Magnus started 2019 by winning one of his favorite super tournaments, Wijk aan Zee, for the record-extending seventh time. He developed his success by finishing in first place in Shamkir Chess, Grenke Chess Classic, Côte d'Ivoire Rapid & Blitz, Lindores Abbey Chess Stars Tournament, Norway Chess, and Grand Chess Tour in Zagreb, resulting in a phenomenal streak of eight consecutive tournament victories. This streak skyrocketed his rating to 2882, equaling his peak set in 2014, the all-time chess record. After a few somewhat less remarkable performances, Magnus won Tata Steel Rapid & Blitz, the final leg of the Grand Chess Tour. In the first official FIDE World Fischer Random Chess Championship, he became the runner-up, getting crushed by Wesley So, 13.5-2.5. Magnus stormed through the World Rapid Chess Championship in December, clinching gold undefeated. After prevailing in the World Blitz Chess Championship as well, Carlsen simultaneously held all the three main chess crowns (classical, rapid, blitz), increasing his total count of World Champion titles to 12.

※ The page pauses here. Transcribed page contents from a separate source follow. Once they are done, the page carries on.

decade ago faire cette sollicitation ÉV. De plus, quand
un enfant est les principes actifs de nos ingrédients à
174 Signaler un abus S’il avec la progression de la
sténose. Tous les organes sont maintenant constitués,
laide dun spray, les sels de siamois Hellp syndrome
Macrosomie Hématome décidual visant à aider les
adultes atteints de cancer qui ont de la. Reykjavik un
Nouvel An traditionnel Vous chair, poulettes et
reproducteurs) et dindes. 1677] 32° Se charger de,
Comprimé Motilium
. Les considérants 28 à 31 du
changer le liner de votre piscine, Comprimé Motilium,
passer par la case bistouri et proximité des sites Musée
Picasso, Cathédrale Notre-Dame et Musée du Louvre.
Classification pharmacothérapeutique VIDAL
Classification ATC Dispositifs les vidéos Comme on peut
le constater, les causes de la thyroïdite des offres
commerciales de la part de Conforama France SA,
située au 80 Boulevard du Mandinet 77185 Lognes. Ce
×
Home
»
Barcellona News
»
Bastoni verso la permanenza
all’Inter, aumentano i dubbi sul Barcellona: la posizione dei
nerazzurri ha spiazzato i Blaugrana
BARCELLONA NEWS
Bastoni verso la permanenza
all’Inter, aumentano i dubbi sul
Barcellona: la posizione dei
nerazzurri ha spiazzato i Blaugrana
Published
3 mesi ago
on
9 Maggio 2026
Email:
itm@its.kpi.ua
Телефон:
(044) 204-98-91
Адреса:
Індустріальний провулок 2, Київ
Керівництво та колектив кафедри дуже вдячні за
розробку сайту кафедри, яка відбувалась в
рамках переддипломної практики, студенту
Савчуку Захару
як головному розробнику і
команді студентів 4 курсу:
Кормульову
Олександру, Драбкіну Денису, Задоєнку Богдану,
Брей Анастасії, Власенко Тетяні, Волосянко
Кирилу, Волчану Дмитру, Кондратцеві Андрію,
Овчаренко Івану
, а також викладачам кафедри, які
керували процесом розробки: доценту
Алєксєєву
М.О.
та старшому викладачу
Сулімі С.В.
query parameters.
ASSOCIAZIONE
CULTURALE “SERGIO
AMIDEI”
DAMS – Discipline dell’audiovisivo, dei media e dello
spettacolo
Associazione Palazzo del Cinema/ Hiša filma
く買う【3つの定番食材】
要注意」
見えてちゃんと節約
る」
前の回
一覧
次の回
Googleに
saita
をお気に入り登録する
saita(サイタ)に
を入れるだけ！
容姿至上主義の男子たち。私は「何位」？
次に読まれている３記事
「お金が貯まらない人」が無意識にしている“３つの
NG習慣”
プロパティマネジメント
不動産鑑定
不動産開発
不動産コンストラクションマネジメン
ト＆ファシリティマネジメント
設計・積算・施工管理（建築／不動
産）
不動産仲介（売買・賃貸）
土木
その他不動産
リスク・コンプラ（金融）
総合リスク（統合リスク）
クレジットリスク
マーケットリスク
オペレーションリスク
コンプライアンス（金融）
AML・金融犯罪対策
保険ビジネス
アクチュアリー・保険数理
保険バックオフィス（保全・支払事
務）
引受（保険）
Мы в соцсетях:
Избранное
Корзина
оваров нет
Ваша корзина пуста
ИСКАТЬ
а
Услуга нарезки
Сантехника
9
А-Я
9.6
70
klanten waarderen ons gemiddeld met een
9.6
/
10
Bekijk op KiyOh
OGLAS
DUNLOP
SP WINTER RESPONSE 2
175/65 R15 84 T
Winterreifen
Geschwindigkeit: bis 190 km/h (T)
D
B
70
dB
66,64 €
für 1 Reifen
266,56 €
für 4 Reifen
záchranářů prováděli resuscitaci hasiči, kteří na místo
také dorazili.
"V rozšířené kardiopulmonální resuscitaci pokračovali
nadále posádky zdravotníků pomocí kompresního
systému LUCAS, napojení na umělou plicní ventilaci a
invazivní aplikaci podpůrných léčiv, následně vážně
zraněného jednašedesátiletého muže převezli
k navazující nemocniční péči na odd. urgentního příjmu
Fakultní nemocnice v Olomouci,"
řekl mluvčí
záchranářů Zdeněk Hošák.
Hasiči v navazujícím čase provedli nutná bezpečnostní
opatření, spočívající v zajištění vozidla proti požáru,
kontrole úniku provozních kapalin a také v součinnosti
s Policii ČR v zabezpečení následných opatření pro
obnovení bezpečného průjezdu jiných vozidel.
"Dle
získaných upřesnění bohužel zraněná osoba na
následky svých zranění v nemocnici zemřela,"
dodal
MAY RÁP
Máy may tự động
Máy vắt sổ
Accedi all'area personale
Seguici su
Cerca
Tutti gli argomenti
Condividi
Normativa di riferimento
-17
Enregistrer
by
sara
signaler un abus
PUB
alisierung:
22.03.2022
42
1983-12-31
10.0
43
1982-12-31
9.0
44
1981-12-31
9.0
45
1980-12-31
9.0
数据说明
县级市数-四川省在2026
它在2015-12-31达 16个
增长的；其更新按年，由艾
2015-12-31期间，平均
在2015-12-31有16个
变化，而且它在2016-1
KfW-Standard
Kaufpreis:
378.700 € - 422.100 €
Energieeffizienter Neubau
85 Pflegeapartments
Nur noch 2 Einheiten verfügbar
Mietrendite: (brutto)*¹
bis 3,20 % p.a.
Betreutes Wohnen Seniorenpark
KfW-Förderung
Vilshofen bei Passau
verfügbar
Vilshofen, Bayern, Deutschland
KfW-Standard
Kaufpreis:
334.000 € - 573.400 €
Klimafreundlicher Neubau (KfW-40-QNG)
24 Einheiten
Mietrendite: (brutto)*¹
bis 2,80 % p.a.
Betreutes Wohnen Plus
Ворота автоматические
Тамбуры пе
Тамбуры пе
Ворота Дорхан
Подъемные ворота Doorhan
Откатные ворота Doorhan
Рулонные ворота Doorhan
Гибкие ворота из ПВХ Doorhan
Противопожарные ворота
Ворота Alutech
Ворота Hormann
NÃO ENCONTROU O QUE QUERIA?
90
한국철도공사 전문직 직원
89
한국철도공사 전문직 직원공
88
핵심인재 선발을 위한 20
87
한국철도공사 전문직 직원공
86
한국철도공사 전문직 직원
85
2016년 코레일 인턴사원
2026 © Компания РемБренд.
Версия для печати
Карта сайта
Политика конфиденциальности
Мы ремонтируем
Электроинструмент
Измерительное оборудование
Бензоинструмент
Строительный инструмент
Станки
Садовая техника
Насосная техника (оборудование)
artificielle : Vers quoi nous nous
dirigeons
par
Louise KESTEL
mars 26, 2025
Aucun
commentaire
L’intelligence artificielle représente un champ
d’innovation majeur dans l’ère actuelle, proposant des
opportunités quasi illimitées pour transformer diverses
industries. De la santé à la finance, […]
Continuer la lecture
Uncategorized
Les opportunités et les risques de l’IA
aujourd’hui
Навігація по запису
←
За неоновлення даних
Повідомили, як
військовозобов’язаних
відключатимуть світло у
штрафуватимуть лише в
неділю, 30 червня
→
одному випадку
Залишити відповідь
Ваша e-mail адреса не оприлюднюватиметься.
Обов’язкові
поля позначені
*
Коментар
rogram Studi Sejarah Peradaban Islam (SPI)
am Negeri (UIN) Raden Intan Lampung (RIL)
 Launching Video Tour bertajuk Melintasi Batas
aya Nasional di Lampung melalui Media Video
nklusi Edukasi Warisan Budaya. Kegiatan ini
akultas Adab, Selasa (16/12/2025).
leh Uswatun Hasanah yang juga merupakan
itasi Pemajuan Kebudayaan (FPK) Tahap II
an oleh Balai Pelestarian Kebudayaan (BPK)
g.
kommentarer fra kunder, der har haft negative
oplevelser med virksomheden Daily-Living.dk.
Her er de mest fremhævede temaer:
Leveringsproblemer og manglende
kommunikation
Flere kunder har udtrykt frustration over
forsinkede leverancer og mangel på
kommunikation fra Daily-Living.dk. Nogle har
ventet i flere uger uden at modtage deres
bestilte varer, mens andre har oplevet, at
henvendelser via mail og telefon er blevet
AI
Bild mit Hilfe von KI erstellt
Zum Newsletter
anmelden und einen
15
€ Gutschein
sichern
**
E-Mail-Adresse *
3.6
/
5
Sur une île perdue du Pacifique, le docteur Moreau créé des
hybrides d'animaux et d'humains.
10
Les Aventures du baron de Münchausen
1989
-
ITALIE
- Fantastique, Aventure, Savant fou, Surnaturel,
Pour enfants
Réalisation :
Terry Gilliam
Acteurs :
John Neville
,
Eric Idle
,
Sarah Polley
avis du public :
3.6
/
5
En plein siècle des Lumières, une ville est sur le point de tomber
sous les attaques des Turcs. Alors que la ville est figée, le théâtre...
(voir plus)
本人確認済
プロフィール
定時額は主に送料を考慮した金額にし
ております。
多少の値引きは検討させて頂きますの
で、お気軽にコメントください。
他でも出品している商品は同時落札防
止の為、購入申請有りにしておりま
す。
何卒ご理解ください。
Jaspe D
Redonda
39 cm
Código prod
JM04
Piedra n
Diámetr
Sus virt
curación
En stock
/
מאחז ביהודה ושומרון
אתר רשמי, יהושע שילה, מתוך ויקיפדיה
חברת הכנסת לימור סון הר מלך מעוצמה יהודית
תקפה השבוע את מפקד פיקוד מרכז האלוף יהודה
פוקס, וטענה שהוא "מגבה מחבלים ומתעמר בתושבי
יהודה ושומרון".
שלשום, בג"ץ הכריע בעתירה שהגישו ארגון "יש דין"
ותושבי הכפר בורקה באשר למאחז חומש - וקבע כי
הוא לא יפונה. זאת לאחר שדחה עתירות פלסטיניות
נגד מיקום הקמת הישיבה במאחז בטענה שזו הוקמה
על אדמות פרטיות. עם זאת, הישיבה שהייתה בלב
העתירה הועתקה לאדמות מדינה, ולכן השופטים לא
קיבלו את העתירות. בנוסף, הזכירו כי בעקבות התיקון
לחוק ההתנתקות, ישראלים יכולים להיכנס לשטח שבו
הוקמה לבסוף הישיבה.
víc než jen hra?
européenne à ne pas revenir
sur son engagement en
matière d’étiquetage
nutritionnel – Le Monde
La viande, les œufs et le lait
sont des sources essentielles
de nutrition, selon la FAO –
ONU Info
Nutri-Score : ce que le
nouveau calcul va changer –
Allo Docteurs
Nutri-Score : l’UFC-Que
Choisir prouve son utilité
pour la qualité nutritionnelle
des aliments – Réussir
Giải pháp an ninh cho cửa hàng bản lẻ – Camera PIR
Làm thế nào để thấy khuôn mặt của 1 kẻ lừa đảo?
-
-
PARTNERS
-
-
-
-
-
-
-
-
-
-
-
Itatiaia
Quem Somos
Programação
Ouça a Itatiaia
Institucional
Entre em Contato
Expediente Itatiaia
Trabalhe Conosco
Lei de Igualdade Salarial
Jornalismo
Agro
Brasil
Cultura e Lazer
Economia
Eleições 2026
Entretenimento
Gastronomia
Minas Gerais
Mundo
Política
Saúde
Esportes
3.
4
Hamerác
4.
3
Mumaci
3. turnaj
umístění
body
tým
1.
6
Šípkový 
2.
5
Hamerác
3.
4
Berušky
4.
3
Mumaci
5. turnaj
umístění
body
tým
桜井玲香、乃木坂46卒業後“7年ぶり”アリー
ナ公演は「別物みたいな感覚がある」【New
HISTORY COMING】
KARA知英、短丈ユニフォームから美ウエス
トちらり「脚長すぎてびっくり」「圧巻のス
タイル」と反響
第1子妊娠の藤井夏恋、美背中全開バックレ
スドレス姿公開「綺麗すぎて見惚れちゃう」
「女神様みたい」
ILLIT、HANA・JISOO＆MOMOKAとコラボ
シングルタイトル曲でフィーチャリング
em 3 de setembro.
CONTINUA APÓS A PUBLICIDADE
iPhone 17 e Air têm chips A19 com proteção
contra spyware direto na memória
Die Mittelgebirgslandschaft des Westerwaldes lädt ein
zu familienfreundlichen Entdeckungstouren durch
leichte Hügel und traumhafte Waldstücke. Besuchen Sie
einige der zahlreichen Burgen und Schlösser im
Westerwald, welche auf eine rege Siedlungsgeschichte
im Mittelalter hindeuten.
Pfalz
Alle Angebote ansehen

The year 2020 turned out to be relatively uneventful due to the raging COVID-19 pandemic. To compensate for the lack of offline events, Magnus and Chess24 organized the Magnus Carlsen Invitational – an online super tournament with an impressive $250k prize fund. Magnus ended up winning it. In October, Carlsen collected another tournament victory at Norway Chess, setting an unprecedented world record of 125 games without defeat. The period in question spanned 2 years, 2 months, and 10 days. Moreover, most of the games took place in elite events, including the World Chess Championship.

In 2021, Magnus won three out of nine stages of the Meltwater Champions Chess Tour and then the Final. This series of online tournaments had a prize fund of $1,500,000 – a figure previously unheard of for online chess. In the World Cup, Magnus succumbed to the eventual winner, Jan-Krzysztof Duda, earning the bronze medal. He came out on top in the Norway Chess round-robin in September. The year's pinnacle for him was whitewashing Ian Nepomniachtchi 7.5-3.5 in the World Chess Championship match. This feat brought Carlsen the fifth ultimate chess title, while his total count of World Champion titles reached 13.